An electron micrograph shows Staphylococcus aureus bacteria "biofilm" found on a catheter.
Image courtesy Janice Carr, CDC
Published August 18, 2010
Stinky feet, smelly garbage, pungent cheese: Some of the world's most intense odors are produced by bacteria. Now scientists have found that the single-celled organisms have their own "noses," which can sense smells.
Studies of two species of soil bacteria showed that both colonies could detect the scent of airborne ammonia.
"Ammonia is the simplest nitrogen source [needed] for bacteria to grow," said study co-author Reindert Nijland, who conducted the research at Newcastle University in the U.K.
"If they can sense ammonia and somehow migrate toward that source, that would be very beneficial."
In fact, when bacteria colonies were exposed to ammonia gas in the lab, the individual cells of each species joined together to form a slimy "biofilm."
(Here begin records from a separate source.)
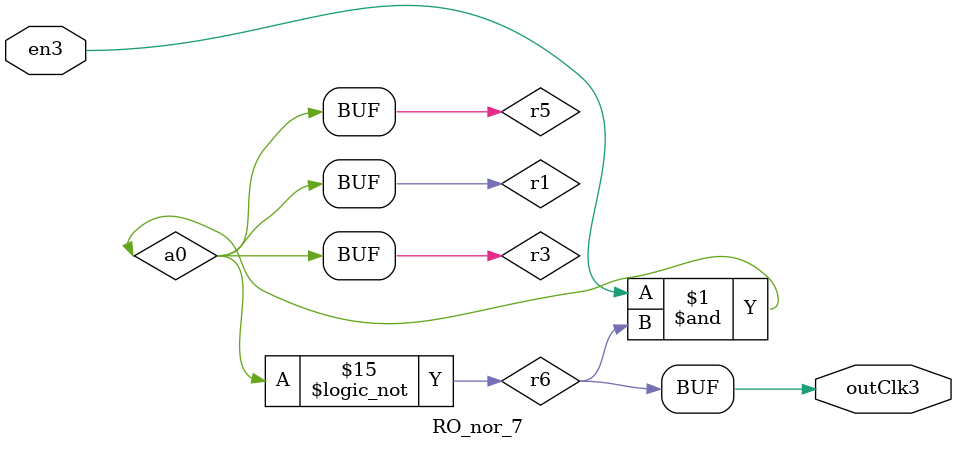
<source format=sv>
module RO_not_3
	(input logic en1,
	output logic outClk1);
	logic a0;
	logic r0;
	logic r1;
	logic r2;
	assign a0 = en1 & r2;
	assign r0 = !a0;
	assign r1 = !r0;
	assign r2 = !r1;
	assign outClk1 = r2;
endmodule

module RO_nand_5
	(input logic en2,
	output logic outClk2);
	logic a0;
	logic r0;
	logic r1;
	logic r2;
	logic r3;
	logic r4;
	assign a0 = en2 & r4;
	assign r0 = !(a0 & a0);
	assign r1 = !(r0 & r0);
	assign r2 = !(r1 & r1);
	assign r3 = !(r2 & r2);
	assign r4 = !(r3 & r3);
	assign outClk2 = r4;
endmodule

module RO_nor_7
	(input logic en3,
	output logic outClk3);
	logic a0;
	logic r0;
	logic r1;
	logic r2;
	logic r3;
	logic r4;
	logic r5;
	logic r6;
	assign a0 = en3 & r6;
	assign r0 = !(a0 | a0);
	assign r1 = !(r0 | r0);
	assign r2 = !(r1 | r1);
	assign r3 = !(r2 | r2);
	assign r4 = !(r3 | r3);
	assign r5 = !(r4 | r4);
	assign r6 = !(r5 | r5);
	assign outClk3 = r6;
endmodule


</source>
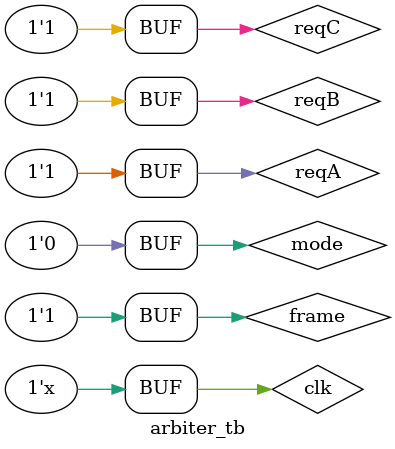
<source format=v>
module arbiter_tb();
reg reqA,reqB,reqC,frame,clk,mode;
wire gntA,gntB,gntC;
initial
begin
clk=0;
mode = 0;
frame=1;
reqA=1;
reqB=1;
reqC=1;
#2
reqA=0;
reqB=1;
reqC=1;
#8
reqB=0;
#10

frame = 0;
#10
frame=1;
#20
frame = 0;
reqB=1;
#10
frame = 1;
#20
frame=0;
reqA=1;
#10
frame=1;
// for roundrobin
#20
frame=0;
#10
frame=1;
end
always
begin
#5 clk=~clk;
end
arbiter_fcfs a1(reqA,reqB,reqC,frame,clk,gntA,gntB,gntC);
endmodule

</source>
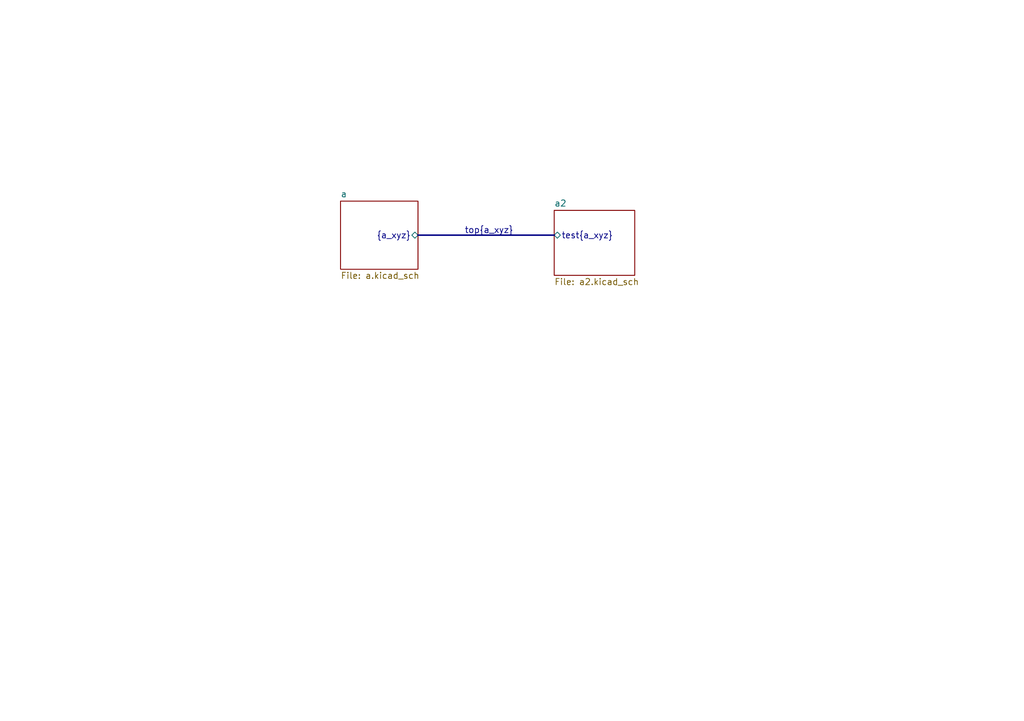
<source format=kicad_sch>
(kicad_sch (version 20230121) (generator eeschema)

  (uuid 3082b26f-b83d-4458-bb0e-9c16987db84d)

  (paper "A5")

  

  (bus_alias "b_yz" (members "y" "z"))
  (bus_alias "b_x" (members "x"))
  (bus_alias "a_xyz" (members "x" "y" "z"))

  (bus (pts (xy 85.725 48.26) (xy 113.665 48.26))
    (stroke (width 0) (type default))
    (uuid 6a3f32a3-fa94-40d4-b2c7-ea69521bd6e2)
  )

  (label "top{a_xyz}" (at 95.25 48.26 0) (fields_autoplaced)
    (effects (font (size 1.27 1.27)) (justify left bottom))
    (uuid ea738e62-37a3-40e2-9e94-fa1e0c67ca38)
  )

  (sheet (at 69.85 41.275) (size 15.875 13.97) (fields_autoplaced)
    (stroke (width 0.1524) (type solid))
    (fill (color 0 0 0 0.0000))
    (uuid 409e30f5-e026-4121-aa4f-ead0fa3cc75d)
    (property "Sheetname" "a" (at 69.85 40.5634 0)
      (effects (font (size 1.27 1.27)) (justify left bottom))
    )
    (property "Sheetfile" "a.kicad_sch" (at 69.85 55.8296 0)
      (effects (font (size 1.27 1.27)) (justify left top))
    )
    (pin "{a_xyz}" bidirectional (at 85.725 48.26 0)
      (effects (font (size 1.27 1.27)) (justify right))
      (uuid 1560bde8-b48c-4bba-bc9a-d0b992953eb8)
    )
    (instances
      (project "bus_connection"
        (path "/3082b26f-b83d-4458-bb0e-9c16987db84d" (page "2"))
      )
    )
  )

  (sheet (at 113.665 43.18) (size 16.51 13.335) (fields_autoplaced)
    (stroke (width 0.1524) (type solid))
    (fill (color 0 0 0 0.0000))
    (uuid 8e047953-57e8-499d-89c7-aaeb7ad61c51)
    (property "Sheetname" "a2" (at 113.665 42.4684 0)
      (effects (font (size 1.27 1.27)) (justify left bottom))
    )
    (property "Sheetfile" "a2.kicad_sch" (at 113.665 57.0996 0)
      (effects (font (size 1.27 1.27)) (justify left top))
    )
    (pin "test{a_xyz}" bidirectional (at 113.665 48.26 180)
      (effects (font (size 1.27 1.27)) (justify left))
      (uuid 62edb4b4-8dde-4234-a79c-0f056d5d0643)
    )
    (instances
      (project "bus_connection"
        (path "/3082b26f-b83d-4458-bb0e-9c16987db84d" (page "3"))
      )
    )
  )

  (sheet_instances
    (path "/" (page "1"))
  )
)

</source>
Slime formation slowed down as the rival colonies got farther apart, suggesting the reaction is an attempt to spread out and win a turf war with nearby competitors—therby gaining access to the ammonia.
The discovery means that bacteria use at least four of the five senses. In addition to smell, the organisms respond to light (sight), to physical contact with others of their species (touch), and to direct contact with chemicals (taste).
(Related: "Better Smellers are More Sympathetic, Study Says.")
Bacteria First to Evolve Smelling?
Nijland and colleagues haven't yet found the bacterial nose, but the scientists think it will be a protein sensor in the cell wall that somehow binds with airborne chemicals.
(See also "Scent Secrets Unlocked, Artificial Noses Ahead?")
Figuring out how bacteria smell can in turn help scientists control biofilms. Such noxious slimes are major hazards to human health, said Nijland, now with the University Medical Center in Utrecht, the Netherlands.
Biofilms encourage persistent infections, because the slimy films protect bacteria from antibiotics and even from attacks from the human immune system.
"At the hospital we daily encounter pathogenic bacteria films on all kinds of artificial implants, like heart valves, and that's a major problem," he said.
(Related: Could you have alien bacteria living in your nose?)
In an evolutionary sense, the finding also means that bacteria may be examples of how living creatures first learned to smell one another. (See also "Smells Influence Dreams, Study Says.")
"It was thought for a long time that olfaction existed only in complex organisms, but in the last couple of years it's been shown that yeast and slime molds can also smell," Nijland said.
"Now we see that bacteria are capable of doing the same, so the indication is that [the ability] may have evolved even earlier."
The bacteria-smell paper is published online this week in the Biotechnology Journal.